What you will do
**a.** Answer these questions using the text on biathlete John Morton:
(i) What weight does the personal information give for him?
(ii) In which town did he grow up?
(iii) What rank did he hold when he was released from active duty in 1972?
**b.** Repeat word for word the part of the text on biathlete John Morton from "Personal information" up to and including "New Hampshire, U.S.".
**c.** Pick up the text on biathlete John Morton after its final sentence and keep writing it.

====== Text ======

John Morton

Personal information
- Full name: John Michael Morton
- National team: United States of America
- Born: April 3, 1946 (age 79) Keene, New Hampshire, U.S.
- Education: Tilton School Middlebury College
- Height: 5.83 ft 0 in (178 cm)
- Weight: 146 lb (66 kg; 10 st 6 lb)

Sport
- Sport: Biathlon
- Event(s): Men's 7.5-km Relay Men's 20-km

= John Morton (skier) =

American biathlete (born 1946)

John Morton (born April 3, 1946) is an Olympic skier and writer from the United States. He was born in Keene, New Hampshire. Morton has participated as an athlete, coach, and team leader in seven Olympic Games for the United States in the biathlon event.

== Early life ==
John Morton grew up in Walpole, New Hampshire. Morton graduated from Tilton School in 1964. At Tilton, he competed in four ski events: downhill, slalom, cross-country, and jumping. Morton was also a recipient of The John F. Thompson Memorial Award while at Tilton. He then attended Middlebury College where he competed on their cross-country skiing team. During his athletic college career he won the Eastern Intercollegiate Athletic Conference Championship in 1966 and 1968, and placed second at the 1968 NCAA Skiing Championships. Morton completed the Reserve Officers' Training Corps (ROTC) program at Middlebury and graduated in 1968. Morton was then to complete four years in the United States Army. In his first two years with the Army, Morton was assigned to Anchorage, Alaska, where he trained for the biathlon, combining his skiing talents and his military shooting training. In 1970, Morton was given orders to work as an advisor for the Military Assistance Command Vietnam, and was sent to South Vietnam for two years, deterring his biathlon training. He was released from active duty in 1972 with the rank of Captain.

====== Collected data ======

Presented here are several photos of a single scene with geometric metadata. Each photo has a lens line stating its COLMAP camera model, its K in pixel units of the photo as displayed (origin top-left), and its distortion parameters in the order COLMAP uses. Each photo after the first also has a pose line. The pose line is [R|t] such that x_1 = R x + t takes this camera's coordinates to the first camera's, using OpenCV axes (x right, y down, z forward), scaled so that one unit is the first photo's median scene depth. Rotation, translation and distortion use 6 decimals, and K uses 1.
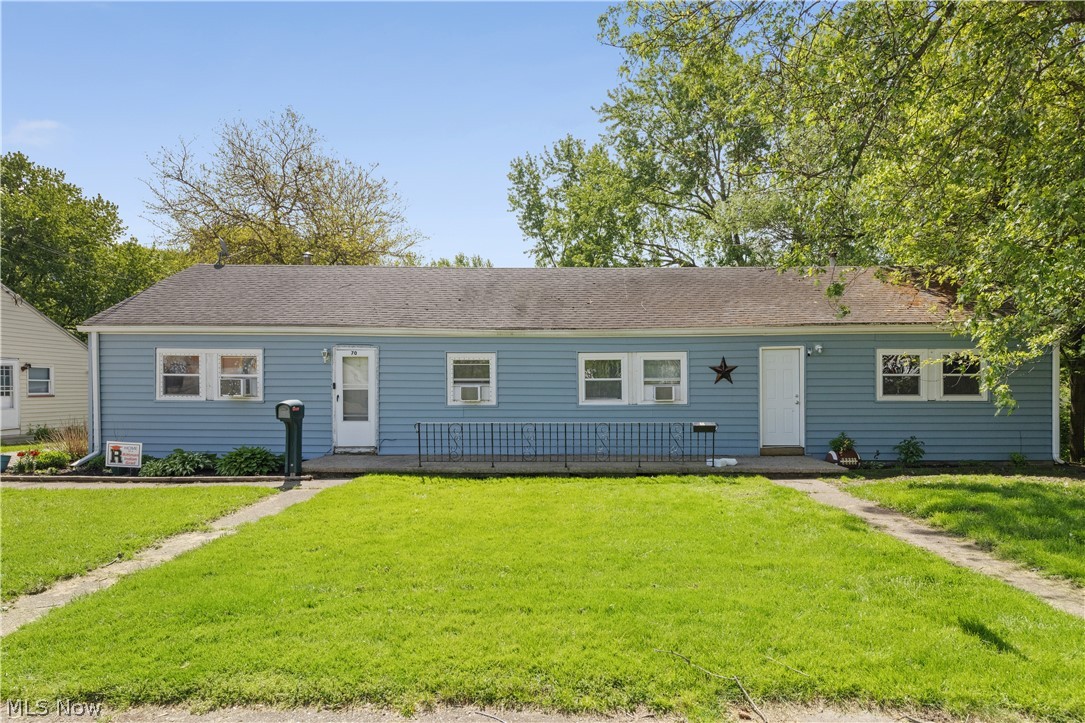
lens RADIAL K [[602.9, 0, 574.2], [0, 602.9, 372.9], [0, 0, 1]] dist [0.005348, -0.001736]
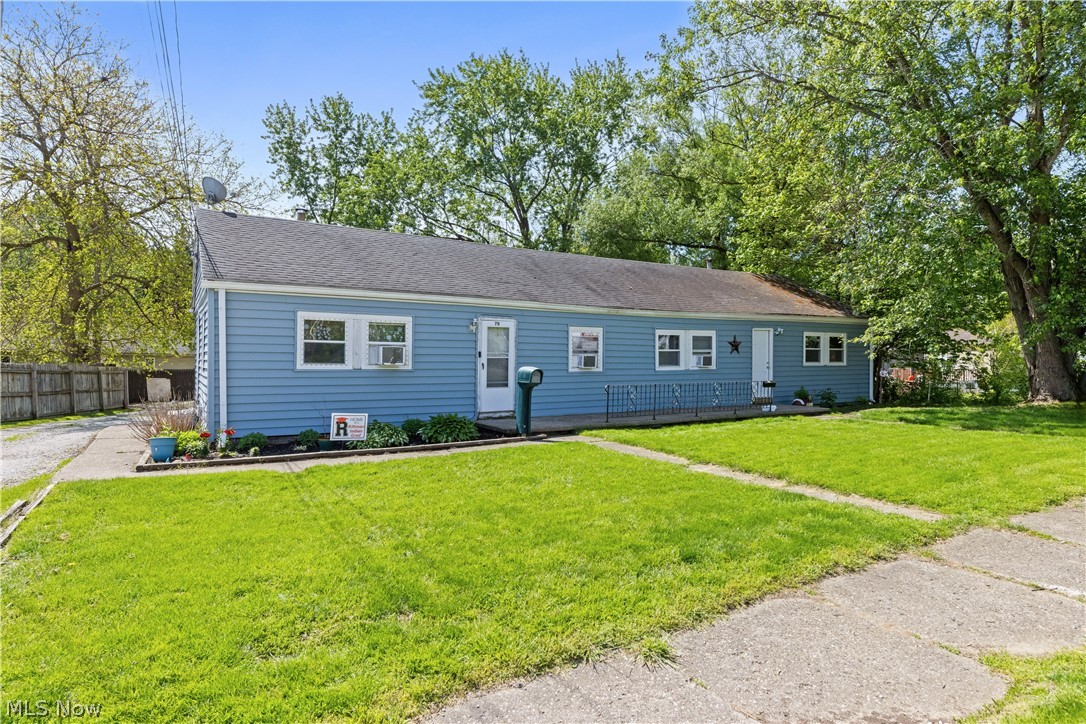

======

Results for the exercise
**a.**
(i) 146 lb (66 kg; 10 st 6 lb)
(ii) Walpole, New Hampshire
(iii) Captain

**b.**
Personal information
- Full name: John Michael Morton
- National team: United States of America
- Born: April 3, 1946 (age 79) Keene, New Hampshire, U.S.

**c.**
== Olympics ==
Only having three months to train after being released from the Army, Morton made the U.S. Olympic team in 1972. Morton traveled with the team to Sapporo, Japan, but was benched for the entirety of the games because of personal conflict with his coach.

Morton competed at the 1976 Winter Olympics in Innsbruck, Austria, for the United States. Falling ill the night before the 20-km race, Morton was unable to compete, which put him at a disadvantage in placement for his second event of the games: the 7.5-km relay.

Morton has participated in five more Olympics for the U.S. Biathlon team as a coach or Team Leader. At the 2002 Winter Olympics in Salt Lake City, Morton worked as the Chief of Course for Biathlon events.

== Career ==
Morton was on the U.S. Biathlon Team starting in 1968 and ending in 1976. He won first place with the relay team at the 1976 North American Championships. He also raced on the U.S. Cross-Country Ski Team from 1973 to 1975. He won U.S. National Championships in 1974 and in 1976. Representing the United States, Morton competed at six Biathlon World Championships.

Between the 1972 Winter Olympics and the 1976 Winter Olympics, Morton worked as a high school teacher in Anchorage while training for the biathlon. He was the Dartmouth College head ski coach from 1978 to 1989. Morton has been a ski commentator for Vermont Public Radio since 1994.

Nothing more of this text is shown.